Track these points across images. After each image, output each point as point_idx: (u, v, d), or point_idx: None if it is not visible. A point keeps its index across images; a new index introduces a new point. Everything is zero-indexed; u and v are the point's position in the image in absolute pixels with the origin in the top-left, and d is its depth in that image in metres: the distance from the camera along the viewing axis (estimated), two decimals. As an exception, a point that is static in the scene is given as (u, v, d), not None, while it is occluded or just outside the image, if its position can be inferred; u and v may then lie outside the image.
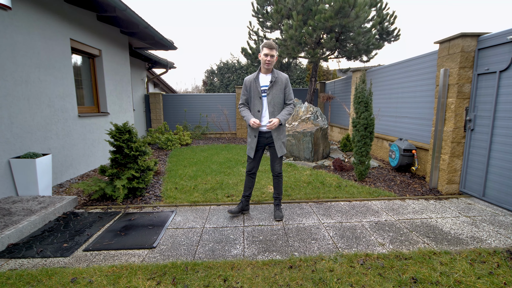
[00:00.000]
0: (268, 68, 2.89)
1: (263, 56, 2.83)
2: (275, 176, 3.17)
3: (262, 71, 2.95)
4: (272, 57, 2.82)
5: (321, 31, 8.02)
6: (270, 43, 2.80)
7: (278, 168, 3.13)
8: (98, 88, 6.06)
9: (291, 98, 2.99)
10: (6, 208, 3.02)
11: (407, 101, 5.26)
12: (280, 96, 2.93)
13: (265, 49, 2.80)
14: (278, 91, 2.91)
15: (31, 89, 3.88)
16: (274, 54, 2.81)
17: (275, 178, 3.19)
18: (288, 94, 2.97)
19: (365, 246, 2.48)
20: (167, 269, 2.11)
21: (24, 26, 3.75)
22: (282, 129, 3.02)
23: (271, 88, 2.89)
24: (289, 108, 2.97)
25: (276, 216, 3.12)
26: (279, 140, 2.99)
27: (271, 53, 2.80)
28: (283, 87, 2.93)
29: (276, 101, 2.92)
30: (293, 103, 3.00)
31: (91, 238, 2.71)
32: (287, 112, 2.94)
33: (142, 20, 5.66)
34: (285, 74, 2.96)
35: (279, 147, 2.99)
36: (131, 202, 3.75)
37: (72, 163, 4.88)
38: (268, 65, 2.84)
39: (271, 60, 2.82)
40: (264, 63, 2.84)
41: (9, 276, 2.02)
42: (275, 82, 2.89)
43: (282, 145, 3.01)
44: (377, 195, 3.86)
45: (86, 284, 1.93)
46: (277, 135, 2.97)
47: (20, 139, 3.67)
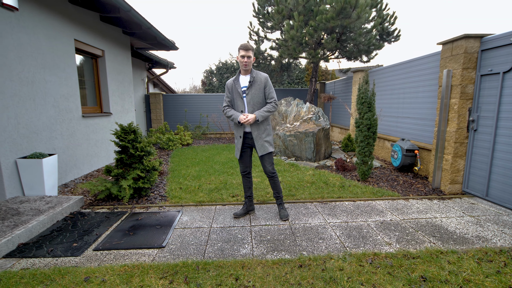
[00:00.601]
0: (246, 69, 2.93)
1: (240, 58, 2.89)
2: (269, 176, 3.14)
3: (241, 72, 3.01)
4: (249, 58, 2.86)
5: (322, 31, 8.06)
6: (246, 45, 2.84)
7: (269, 168, 3.09)
8: (101, 88, 6.07)
9: (272, 97, 2.98)
10: (15, 208, 3.04)
11: (409, 102, 5.30)
12: (259, 96, 2.95)
13: (241, 51, 2.85)
14: (257, 90, 2.94)
15: (36, 90, 3.89)
16: (251, 55, 2.87)
17: (270, 179, 3.17)
18: (269, 93, 2.97)
19: (372, 245, 2.51)
20: (178, 268, 2.13)
21: (30, 27, 3.76)
22: (263, 128, 3.01)
23: (250, 88, 2.93)
24: (269, 105, 2.96)
25: (282, 216, 3.14)
26: (260, 139, 2.98)
27: (247, 54, 2.84)
28: (262, 86, 2.95)
29: (255, 101, 2.95)
30: (274, 101, 2.98)
31: (100, 237, 2.72)
32: (266, 109, 2.93)
33: (145, 21, 5.67)
34: (265, 74, 2.98)
35: (260, 146, 2.98)
36: (136, 202, 3.77)
37: (76, 163, 4.90)
38: (246, 66, 2.89)
39: (247, 61, 2.87)
40: (241, 64, 2.90)
41: (22, 275, 2.04)
42: (253, 82, 2.93)
43: (264, 144, 2.99)
44: (381, 195, 3.89)
45: (99, 283, 1.95)
46: (258, 134, 2.97)
47: (26, 139, 3.68)
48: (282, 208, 3.24)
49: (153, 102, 10.79)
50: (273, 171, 3.12)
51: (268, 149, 3.01)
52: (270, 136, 3.07)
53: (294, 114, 7.52)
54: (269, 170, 3.10)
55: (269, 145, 3.04)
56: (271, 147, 3.06)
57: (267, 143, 3.02)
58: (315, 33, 7.99)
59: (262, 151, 2.99)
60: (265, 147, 3.00)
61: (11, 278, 2.00)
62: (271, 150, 3.03)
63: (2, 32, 3.33)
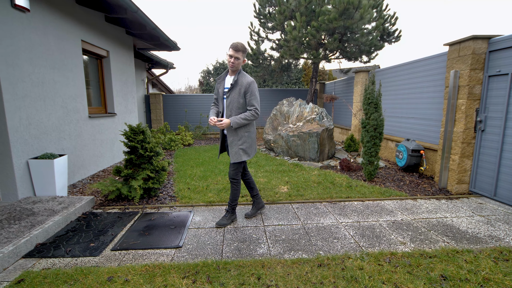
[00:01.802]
0: (233, 70, 2.80)
1: (228, 57, 2.75)
2: (230, 180, 3.00)
3: (229, 72, 2.89)
4: (237, 60, 2.71)
5: (324, 32, 8.11)
6: (235, 45, 2.69)
7: (231, 173, 2.93)
8: (106, 88, 6.07)
9: (252, 104, 2.77)
10: (29, 209, 3.04)
11: (413, 102, 5.35)
12: (238, 101, 2.77)
13: (230, 50, 2.70)
14: (236, 95, 2.76)
15: (46, 90, 3.89)
16: (239, 56, 2.70)
17: (230, 184, 3.02)
18: (249, 99, 2.77)
19: (387, 244, 2.55)
20: (199, 268, 2.15)
21: (40, 28, 3.76)
22: (240, 135, 2.84)
23: (230, 90, 2.79)
24: (248, 113, 2.76)
25: (217, 223, 3.00)
26: (235, 146, 2.83)
27: (235, 55, 2.69)
28: (243, 91, 2.75)
29: (234, 106, 2.78)
30: (255, 110, 2.78)
31: (116, 237, 2.74)
32: (244, 117, 2.74)
33: (150, 21, 5.68)
34: (250, 78, 2.77)
35: (234, 153, 2.84)
36: (147, 202, 3.78)
37: (83, 163, 4.89)
38: (232, 66, 2.74)
39: (235, 62, 2.72)
40: (228, 64, 2.77)
41: (45, 275, 2.05)
42: (234, 85, 2.77)
43: (239, 151, 2.84)
44: (389, 195, 3.94)
45: (122, 283, 1.97)
46: (233, 140, 2.84)
47: (37, 140, 3.68)
48: (226, 216, 3.06)
49: (153, 102, 10.78)
50: (235, 177, 2.96)
51: (242, 157, 2.85)
52: (246, 144, 2.88)
53: (297, 115, 7.54)
54: (230, 175, 2.95)
55: (244, 153, 2.87)
56: (246, 155, 2.88)
57: (241, 151, 2.86)
58: (317, 33, 8.03)
59: (235, 159, 2.84)
60: (239, 155, 2.84)
61: (35, 278, 2.02)
62: (244, 159, 2.87)
63: (14, 33, 3.33)
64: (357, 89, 7.72)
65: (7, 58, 3.21)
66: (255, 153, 3.04)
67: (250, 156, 2.93)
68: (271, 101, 11.13)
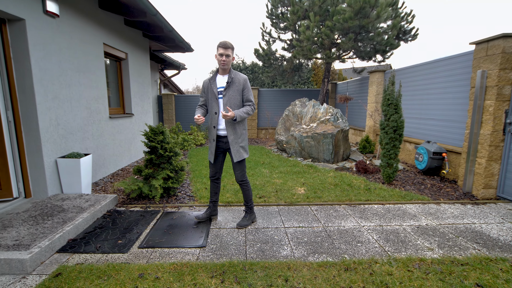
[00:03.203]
0: (224, 69, 2.80)
1: (218, 56, 2.73)
2: (239, 183, 3.02)
3: (219, 72, 2.87)
4: (227, 57, 2.72)
5: (338, 31, 8.05)
6: (225, 43, 2.70)
7: (239, 175, 2.97)
8: (124, 90, 6.22)
9: (249, 100, 2.86)
10: (59, 205, 3.16)
11: (434, 103, 5.26)
12: (237, 98, 2.83)
13: (220, 49, 2.70)
14: (235, 92, 2.81)
15: (72, 92, 4.03)
16: (230, 54, 2.73)
17: (240, 186, 3.05)
18: (247, 95, 2.85)
19: (414, 250, 2.52)
20: (226, 268, 2.19)
21: (68, 32, 3.90)
22: (239, 132, 2.87)
23: (227, 89, 2.79)
24: (248, 107, 2.84)
25: (238, 224, 3.03)
26: (236, 144, 2.84)
27: (226, 52, 2.70)
28: (241, 88, 2.82)
29: (232, 102, 2.81)
30: (253, 104, 2.88)
31: (141, 235, 2.82)
32: (245, 111, 2.80)
33: (168, 24, 5.78)
34: (244, 75, 2.85)
35: (236, 152, 2.85)
36: (167, 201, 3.86)
37: (104, 162, 5.03)
38: (224, 65, 2.75)
39: (226, 60, 2.72)
40: (219, 63, 2.76)
41: (80, 270, 2.14)
42: (231, 83, 2.79)
43: (240, 149, 2.87)
44: (410, 199, 3.88)
45: (153, 280, 2.03)
46: (234, 138, 2.84)
47: (64, 139, 3.82)
48: (246, 216, 3.10)
49: (166, 102, 10.96)
50: (244, 178, 3.00)
51: (243, 155, 2.89)
52: (245, 142, 2.94)
53: (311, 115, 7.52)
54: (239, 178, 2.98)
55: (244, 151, 2.92)
56: (246, 153, 2.94)
57: (242, 149, 2.89)
58: (331, 33, 7.99)
59: (238, 157, 2.86)
60: (240, 153, 2.87)
61: (71, 273, 2.10)
62: (245, 157, 2.92)
63: (46, 38, 3.46)
64: (372, 89, 7.63)
65: (39, 62, 3.35)
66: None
67: (248, 154, 2.97)
68: (281, 101, 11.12)
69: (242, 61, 16.43)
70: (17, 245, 2.31)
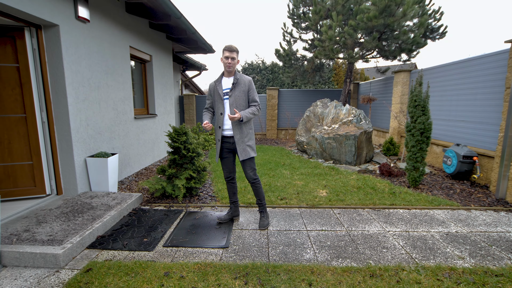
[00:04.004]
0: (229, 71, 2.88)
1: (224, 59, 2.82)
2: (251, 183, 3.04)
3: (224, 74, 2.94)
4: (233, 60, 2.81)
5: (362, 31, 7.85)
6: (230, 46, 2.78)
7: (250, 174, 2.99)
8: (148, 91, 6.41)
9: (255, 100, 2.91)
10: (88, 203, 3.31)
11: (463, 104, 5.00)
12: (242, 98, 2.88)
13: (225, 52, 2.79)
14: (240, 93, 2.87)
15: (101, 94, 4.20)
16: (235, 56, 2.82)
17: (251, 185, 3.07)
18: (252, 96, 2.91)
19: (443, 258, 2.41)
20: (249, 269, 2.20)
21: (97, 36, 4.07)
22: (245, 132, 2.91)
23: (233, 90, 2.86)
24: (254, 108, 2.89)
25: (261, 225, 3.04)
26: (242, 143, 2.88)
27: (231, 55, 2.79)
28: (246, 89, 2.89)
29: (238, 103, 2.87)
30: (258, 105, 2.93)
31: (166, 234, 2.88)
32: (251, 111, 2.85)
33: (191, 26, 5.89)
34: (248, 77, 2.91)
35: (242, 151, 2.88)
36: (189, 201, 3.92)
37: (129, 162, 5.21)
38: (229, 67, 2.83)
39: (231, 62, 2.81)
40: (225, 65, 2.84)
41: (109, 266, 2.23)
42: (237, 84, 2.86)
43: (246, 148, 2.90)
44: (438, 204, 3.71)
45: (178, 279, 2.07)
46: (240, 137, 2.88)
47: (93, 139, 3.99)
48: (264, 216, 3.13)
49: (187, 103, 11.17)
50: (255, 177, 3.02)
51: (250, 154, 2.92)
52: (252, 141, 2.98)
53: (332, 116, 7.39)
54: (251, 176, 3.00)
55: (251, 149, 2.95)
56: (253, 152, 2.96)
57: (249, 147, 2.93)
58: (355, 32, 7.80)
59: (244, 156, 2.89)
60: (247, 152, 2.90)
61: (100, 268, 2.19)
62: (253, 155, 2.94)
63: (77, 42, 3.64)
64: (396, 89, 7.38)
65: (71, 65, 3.52)
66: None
67: (255, 153, 2.99)
68: (302, 101, 11.00)
69: (262, 61, 16.44)
70: (51, 240, 2.44)
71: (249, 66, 16.64)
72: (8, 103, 3.30)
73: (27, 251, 2.28)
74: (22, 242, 2.41)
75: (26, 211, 3.11)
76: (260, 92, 15.67)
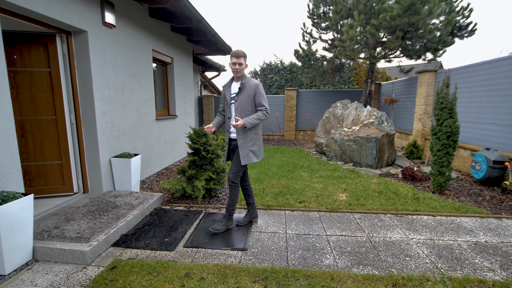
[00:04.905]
0: (237, 76, 2.90)
1: (231, 65, 2.85)
2: (228, 183, 2.99)
3: (234, 79, 2.98)
4: (240, 65, 2.82)
5: (385, 30, 7.63)
6: (237, 52, 2.80)
7: (230, 175, 2.94)
8: (169, 92, 6.57)
9: (262, 105, 2.87)
10: (112, 202, 3.44)
11: (494, 106, 4.73)
12: (248, 103, 2.87)
13: (233, 58, 2.82)
14: (245, 97, 2.86)
15: (125, 96, 4.35)
16: (242, 62, 2.83)
17: (229, 187, 3.02)
18: (259, 100, 2.87)
19: (471, 269, 2.29)
20: (268, 273, 2.20)
21: (122, 41, 4.22)
22: (249, 137, 2.89)
23: (238, 94, 2.87)
24: (260, 113, 2.85)
25: (211, 227, 2.99)
26: (245, 148, 2.87)
27: (238, 61, 2.81)
28: (252, 93, 2.86)
29: (244, 108, 2.86)
30: (265, 109, 2.86)
31: (186, 235, 2.94)
32: (256, 117, 2.82)
33: (211, 29, 5.97)
34: (256, 81, 2.89)
35: (244, 155, 2.86)
36: (208, 202, 3.98)
37: (150, 162, 5.36)
38: (237, 72, 2.85)
39: (239, 68, 2.82)
40: (233, 71, 2.87)
41: (132, 264, 2.30)
42: (242, 88, 2.86)
43: (249, 153, 2.87)
44: (465, 211, 3.54)
45: (198, 280, 2.11)
46: (243, 142, 2.87)
47: (117, 140, 4.14)
48: (222, 221, 3.06)
49: (206, 103, 11.32)
50: (235, 181, 2.95)
51: (252, 159, 2.88)
52: (256, 146, 2.94)
53: (353, 118, 7.23)
54: (230, 178, 2.94)
55: (253, 155, 2.91)
56: (255, 157, 2.92)
57: (251, 152, 2.90)
58: (377, 32, 7.60)
59: (246, 161, 2.86)
60: (249, 157, 2.87)
61: (124, 267, 2.28)
62: (254, 161, 2.91)
63: (104, 47, 3.79)
64: (421, 90, 7.11)
65: (98, 69, 3.68)
66: (263, 156, 3.07)
67: (259, 158, 2.97)
68: (320, 102, 10.85)
69: (280, 61, 16.38)
70: (78, 237, 2.56)
71: (267, 66, 16.62)
72: (41, 106, 3.49)
73: (57, 247, 2.41)
74: (52, 238, 2.54)
75: (55, 208, 3.28)
76: (278, 93, 15.61)
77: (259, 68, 17.07)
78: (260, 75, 16.88)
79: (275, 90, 15.82)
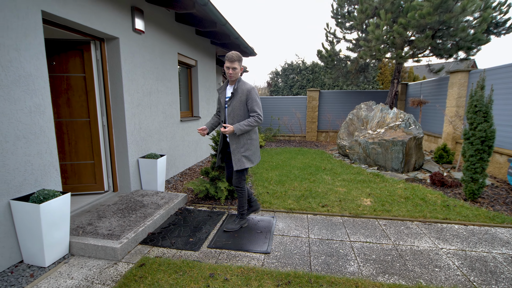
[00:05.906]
0: (232, 80, 2.86)
1: (226, 69, 2.81)
2: (235, 188, 3.04)
3: (229, 82, 2.94)
4: (234, 70, 2.77)
5: (414, 29, 7.33)
6: (231, 57, 2.74)
7: (235, 181, 2.98)
8: (193, 94, 6.73)
9: (254, 110, 2.80)
10: (140, 201, 3.60)
11: (536, 110, 4.41)
12: (240, 108, 2.82)
13: (226, 62, 2.77)
14: (238, 103, 2.81)
15: (152, 99, 4.52)
16: (236, 66, 2.76)
17: (236, 191, 3.08)
18: (251, 106, 2.80)
19: (507, 284, 2.16)
20: (291, 278, 2.20)
21: (150, 46, 4.40)
22: (242, 142, 2.87)
23: (231, 99, 2.84)
24: (251, 119, 2.79)
25: (226, 227, 3.11)
26: (238, 153, 2.85)
27: (232, 65, 2.75)
28: (244, 99, 2.80)
29: (236, 113, 2.83)
30: (257, 115, 2.80)
31: (210, 235, 3.01)
32: (247, 123, 2.77)
33: (235, 32, 6.04)
34: (249, 85, 2.81)
35: (237, 161, 2.85)
36: (230, 203, 4.04)
37: (175, 162, 5.52)
38: (231, 77, 2.81)
39: (232, 72, 2.78)
40: (227, 75, 2.82)
41: (159, 262, 2.40)
42: (235, 93, 2.82)
43: (242, 158, 2.85)
44: (501, 221, 3.33)
45: (223, 281, 2.16)
46: (236, 147, 2.85)
47: (144, 141, 4.32)
48: (235, 220, 3.17)
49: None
50: (239, 185, 3.00)
51: (245, 164, 2.87)
52: (249, 151, 2.91)
53: (378, 120, 7.02)
54: (235, 183, 3.00)
55: (247, 160, 2.89)
56: (249, 162, 2.90)
57: (244, 158, 2.88)
58: (405, 31, 7.32)
59: (238, 166, 2.86)
60: (242, 162, 2.86)
61: (152, 264, 2.38)
62: (247, 166, 2.89)
63: (134, 52, 3.97)
64: (452, 91, 6.77)
65: (128, 74, 3.86)
66: (259, 160, 3.06)
67: (253, 163, 2.95)
68: (343, 103, 10.63)
69: (302, 61, 16.23)
70: (110, 234, 2.70)
71: (289, 67, 16.53)
72: (76, 109, 3.72)
73: (91, 243, 2.56)
74: (86, 234, 2.70)
75: (88, 205, 3.48)
76: (300, 93, 15.47)
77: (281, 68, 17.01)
78: (282, 75, 16.82)
79: (297, 90, 15.68)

▶ **Exercise**
Write out again, exactly, only the lines from the beginning of the material above to the line that holds "31: (91, 238, 2.71)", both ends included, and no pictures.

▶ **Answer for the task**
Track these points across images. After each image, output each point as point_idx: (u, v, d), or point_idx: None if it is not visible. A point keeps its index across images; a new index introduces a new point. Everything is zero-indexed; u and v are the point's position in the image in absolute pixels with the origin in the top-left, and d is its depth in that image in metres: the distance from the camera along the viewing axis (estimated), two decimals. As an exception, a point that is static in the scene is given as (u, v, d), not None, while it is occluded or just outside the image, if its position can be inferred; u and v may then lie outside the image.
[00:00.000]
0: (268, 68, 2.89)
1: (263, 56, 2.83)
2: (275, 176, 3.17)
3: (262, 71, 2.95)
4: (272, 57, 2.82)
5: (321, 31, 8.02)
6: (270, 43, 2.80)
7: (278, 168, 3.13)
8: (98, 88, 6.06)
9: (291, 98, 2.99)
10: (6, 208, 3.02)
11: (407, 101, 5.26)
12: (280, 96, 2.93)
13: (265, 49, 2.80)
14: (278, 91, 2.91)
15: (31, 89, 3.88)
16: (274, 54, 2.81)
17: (275, 178, 3.19)
18: (288, 94, 2.97)
19: (365, 246, 2.48)
20: (167, 269, 2.11)
21: (24, 26, 3.75)
22: (282, 129, 3.02)
23: (271, 88, 2.89)
24: (289, 108, 2.97)
25: (276, 216, 3.12)
26: (279, 140, 2.99)
27: (271, 53, 2.80)
28: (283, 87, 2.93)
29: (276, 101, 2.92)
30: (293, 103, 3.00)
31: (91, 238, 2.71)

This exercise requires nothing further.